Ne vakit Türkiye’de bir banka, şirket, hastane ya da havalimanı satın alınsa Katar’dan ismi meçhul bir fonun devreye girmesi de ilave edildiğinde ziyaretlerin tedai ettirdiği istifhamlar çoğalıyor. Finansbank, Digitürk, BMC, Boyner, Çaykur ila-âhir…
Batıda o kadar fon dururken Katar’dan geliyor paralar…
Erdoğan’ın Türkiye’de ekonomi üzerindeki hâkimiyetini artırmak için Katar’dan aldığı desteğin sıradan ‘yatırım’ zaviyesine sığmayacak kadar sırıttığını cümle âlem biliyor.
17/25 Aralık 2013’te ortalığa saçılan milyon dolarlık rüşvet vesikaları ile Katar’dan gelen paralar arasındaki illiyet hukuk, medya ve halk bu kış uykusundan uyandığında anlaşılacak. O güne dek Erdoğan’ın illüzyonu ile ayakta uyumaya devam…
UÇAĞA YÜKLEME YAPILAMADI
Erdoğan en önemli oksijen kaynağını kaybetmemek için Körfez’e gitmişti. Bu sefer diplomasinin el verdiği ölçüler içinde kendisine mesafe konuldu. Nazikçe ‘aradan çekil’ denildi. Tunus’un devrik lideri Zeynel Abidin’in uçağının kargo bölümü bu sefer boştu. Erdoğan adına THY’nin 75 milyon dolara satın aldığı o uçağa Doha’dan yükleme yapılmadı, yapılamadı. Abluka devam ediyor.
Para lazımken bulamamaktan beteri yoktur.
İçeride yeni gündemler lazım olacak şimdi Erdoğan’a.

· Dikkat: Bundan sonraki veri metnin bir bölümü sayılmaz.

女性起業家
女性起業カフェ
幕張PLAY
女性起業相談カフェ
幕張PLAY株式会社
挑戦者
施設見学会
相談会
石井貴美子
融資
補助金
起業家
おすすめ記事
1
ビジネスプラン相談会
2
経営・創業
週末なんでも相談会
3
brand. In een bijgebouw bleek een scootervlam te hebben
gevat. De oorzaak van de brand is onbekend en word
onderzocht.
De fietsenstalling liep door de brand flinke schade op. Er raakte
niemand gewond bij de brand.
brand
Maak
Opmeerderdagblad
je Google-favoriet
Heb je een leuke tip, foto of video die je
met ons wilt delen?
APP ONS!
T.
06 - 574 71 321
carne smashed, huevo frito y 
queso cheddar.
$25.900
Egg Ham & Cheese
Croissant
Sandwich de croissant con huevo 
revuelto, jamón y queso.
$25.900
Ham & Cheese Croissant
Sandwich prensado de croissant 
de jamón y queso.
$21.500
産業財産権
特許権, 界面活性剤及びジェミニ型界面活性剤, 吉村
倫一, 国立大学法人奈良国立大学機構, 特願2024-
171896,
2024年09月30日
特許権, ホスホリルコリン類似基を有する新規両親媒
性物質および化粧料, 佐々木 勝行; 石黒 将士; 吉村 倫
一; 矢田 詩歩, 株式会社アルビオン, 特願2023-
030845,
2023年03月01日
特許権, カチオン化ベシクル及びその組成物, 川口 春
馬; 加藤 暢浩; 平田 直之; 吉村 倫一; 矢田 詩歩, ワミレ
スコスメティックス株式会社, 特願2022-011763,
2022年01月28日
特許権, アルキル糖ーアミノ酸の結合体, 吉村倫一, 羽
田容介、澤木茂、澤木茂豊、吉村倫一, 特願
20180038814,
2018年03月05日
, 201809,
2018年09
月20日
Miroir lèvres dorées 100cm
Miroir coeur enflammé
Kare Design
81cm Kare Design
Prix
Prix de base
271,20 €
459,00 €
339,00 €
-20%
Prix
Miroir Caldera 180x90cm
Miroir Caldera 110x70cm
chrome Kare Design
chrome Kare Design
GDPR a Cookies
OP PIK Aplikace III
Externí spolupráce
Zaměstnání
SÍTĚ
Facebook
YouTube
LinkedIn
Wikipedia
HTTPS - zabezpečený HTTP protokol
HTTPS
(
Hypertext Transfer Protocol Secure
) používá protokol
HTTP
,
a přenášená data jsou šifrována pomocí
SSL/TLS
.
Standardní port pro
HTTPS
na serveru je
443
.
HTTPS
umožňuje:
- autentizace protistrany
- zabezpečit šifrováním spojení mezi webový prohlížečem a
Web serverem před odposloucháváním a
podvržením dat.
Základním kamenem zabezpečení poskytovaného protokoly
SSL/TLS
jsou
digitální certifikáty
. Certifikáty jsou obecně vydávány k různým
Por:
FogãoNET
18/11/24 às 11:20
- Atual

Yine Hizmet Hareketi’ne iftiralar atarak, Kudüs’ün sözde müdafiîliğine kalkarak reisçi yanını öne çıkaracak.
Yine bankalara yüklenecek… Faiz lobisine oluk oluk para ödeyen başkasıymış gibi ‘yüksek faize karşıyım’ diyecek.
TMSF’YE O ŞİRKETLERİ SATTIRACAK
TMSF’ye emaneten devredilen Boydak, Koza, Kaynak, Alfemo ve Naksan gibi holdinglerin ne yapıp edip satılmasını ve başkanlık için lazım gelen desteği verecek ak babaların bu şirketlerin kasasındaki paralarla doyurulmasını isteyecek.

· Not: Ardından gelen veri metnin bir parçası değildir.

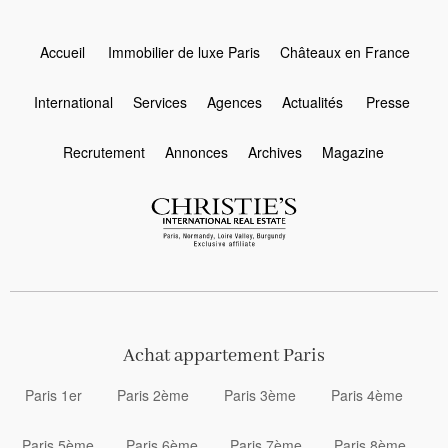
Accueil
Immobilier de luxe Paris
Châteaux en France
International
Services
Agences
Actualités
Presse
Recrutement
Annonces
Archives
Magazine
Achat appartement Paris
Paris 1er
Paris 2ème
Paris 3ème
Paris 4ème
Paris 5ème
Paris 6ème
Paris 7ème
Paris 8ème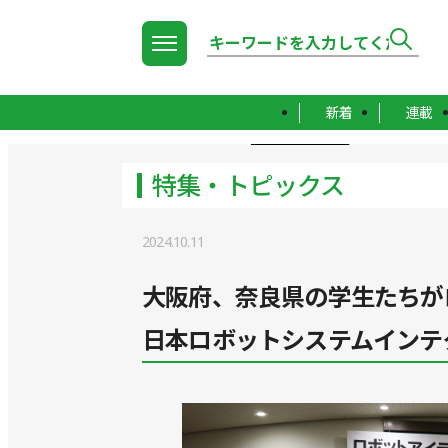
新着
連載
TOP
特集・トピックス
特集・トピックス
2024.10.11
大阪府、奈良県の学生たちが
日本ロボットシステムインテ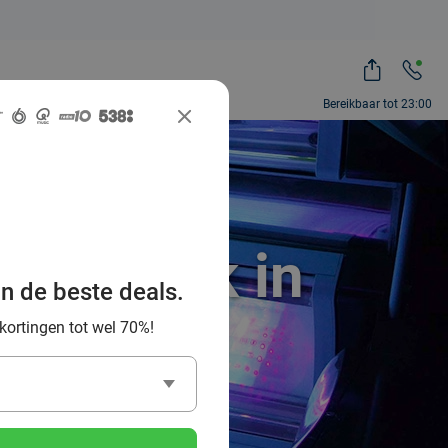
Bereikbaar tot 23:00
onnebank in
an de beste deals.
 kortingen tot wel 70%!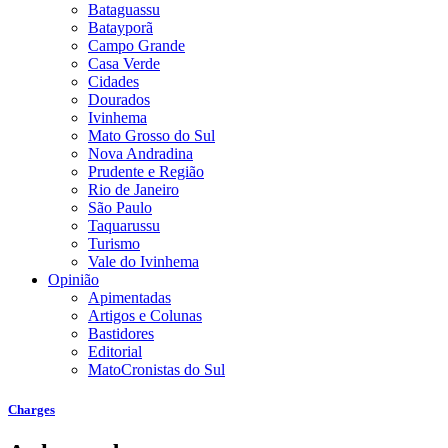
Bataguassu
Batayporã
Campo Grande
Casa Verde
Cidades
Dourados
Ivinhema
Mato Grosso do Sul
Nova Andradina
Prudente e Região
Rio de Janeiro
São Paulo
Taquarussu
Turismo
Vale do Ivinhema
Opinião
Apimentadas
Artigos e Colunas
Bastidores
Editorial
MatoCronistas do Sul
Charges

Mevzuatmış, mülkiyet hakkı imiş! Erdoğan’ın çok umurunda sanki bunlar!
Unutmayın ‘süratle hepsini satın’ talimatını yerine getirmekte mütereddit davranan Nurettin Canikli başbakan yardımcılığından, Şakir Ercan Gül de TMSF Başkanlığı’ndan oldu. Yerlerine gelen isimlerin ne yapacağı sır değil.
Mesnevi’de geçen ‘Aslan, Kurt ve Tilki’ hikâyesinin sonunda Tilki’nin avladıkları bütün hayvanları aslanın öğünleri olarak ayırdığı gibi yeni gelen isimler de Erdoğan’ın bir dediğini iki etmeyecektir. “Niçin böyle yapıyorsunuz? Bu suç değil mi?” denildiğinde, “Kurdun başına gelenlerden sonra başka çaremiz kalmadı.” diyeceklerdir.
ALMANYA’YA KARŞI NE KADAR NAZİK!
Son bir not: Erdoğan’ın Almanya’nın müeyyide adımlarına mukabil alttan almasının sebebi de Katar kapısının kapanmasıdır…
“Para lazım para…” nakaratını tekrar edip duruyor.
Artık AB’de İngilizler hariç kimsenin sabrı kalmadı.
680 Alman şirketini ‘terörle iltisaklı veya irtibatlı’ diye fişleyip listeyi Interpol’e vermeden düşünecekti onu.